*Task data:*
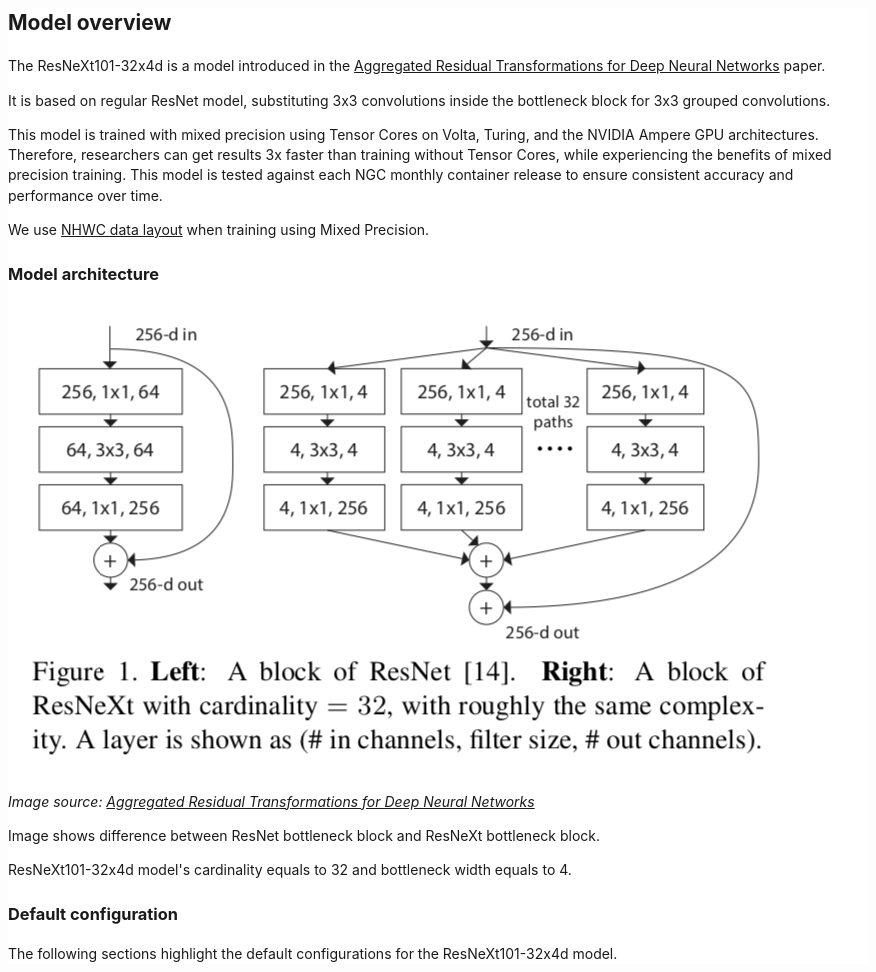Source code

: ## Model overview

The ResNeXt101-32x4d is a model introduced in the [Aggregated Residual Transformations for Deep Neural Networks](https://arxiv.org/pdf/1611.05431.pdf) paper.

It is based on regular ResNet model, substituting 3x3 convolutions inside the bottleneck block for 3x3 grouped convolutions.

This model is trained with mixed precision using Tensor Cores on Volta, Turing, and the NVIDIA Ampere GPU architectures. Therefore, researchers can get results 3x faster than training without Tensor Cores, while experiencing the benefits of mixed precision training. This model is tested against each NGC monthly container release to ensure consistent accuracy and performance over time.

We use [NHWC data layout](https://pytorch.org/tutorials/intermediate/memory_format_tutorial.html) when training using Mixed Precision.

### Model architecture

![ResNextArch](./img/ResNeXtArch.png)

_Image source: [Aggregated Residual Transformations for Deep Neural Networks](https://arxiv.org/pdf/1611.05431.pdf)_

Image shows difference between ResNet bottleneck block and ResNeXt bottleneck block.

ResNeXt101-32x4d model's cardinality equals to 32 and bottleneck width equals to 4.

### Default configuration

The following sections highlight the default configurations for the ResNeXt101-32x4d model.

*Task prompt:*
Quote the item above word for word, leaving out its picture.

*Task answer:*
Source code

: ## Model overview

The ResNeXt101-32x4d is a model introduced in the [Aggregated Residual Transformations for Deep Neural Networks](https://arxiv.org/pdf/1611.05431.pdf) paper.

It is based on regular ResNet model, substituting 3x3 convolutions inside the bottleneck block for 3x3 grouped convolutions.

This model is trained with mixed precision using Tensor Cores on Volta, Turing, and the NVIDIA Ampere GPU architectures. Therefore, researchers can get results 3x faster than training without Tensor Cores, while experiencing the benefits of mixed precision training. This model is tested against each NGC monthly container release to ensure consistent accuracy and performance over time.

We use [NHWC data layout](https://pytorch.org/tutorials/intermediate/memory_format_tutorial.html) when training using Mixed Precision.

### Model architecture

![ResNextArch](./img/ResNeXtArch.png)

_Image source: [Aggregated Residual Transformations for Deep Neural Networks](https://arxiv.org/pdf/1611.05431.pdf)_

Image shows difference between ResNet bottleneck block and ResNeXt bottleneck block.

ResNeXt101-32x4d model's cardinality equals to 32 and bottleneck width equals to 4.

### Default configuration

The following sections highlight the default configurations for the ResNeXt101-32x4d model.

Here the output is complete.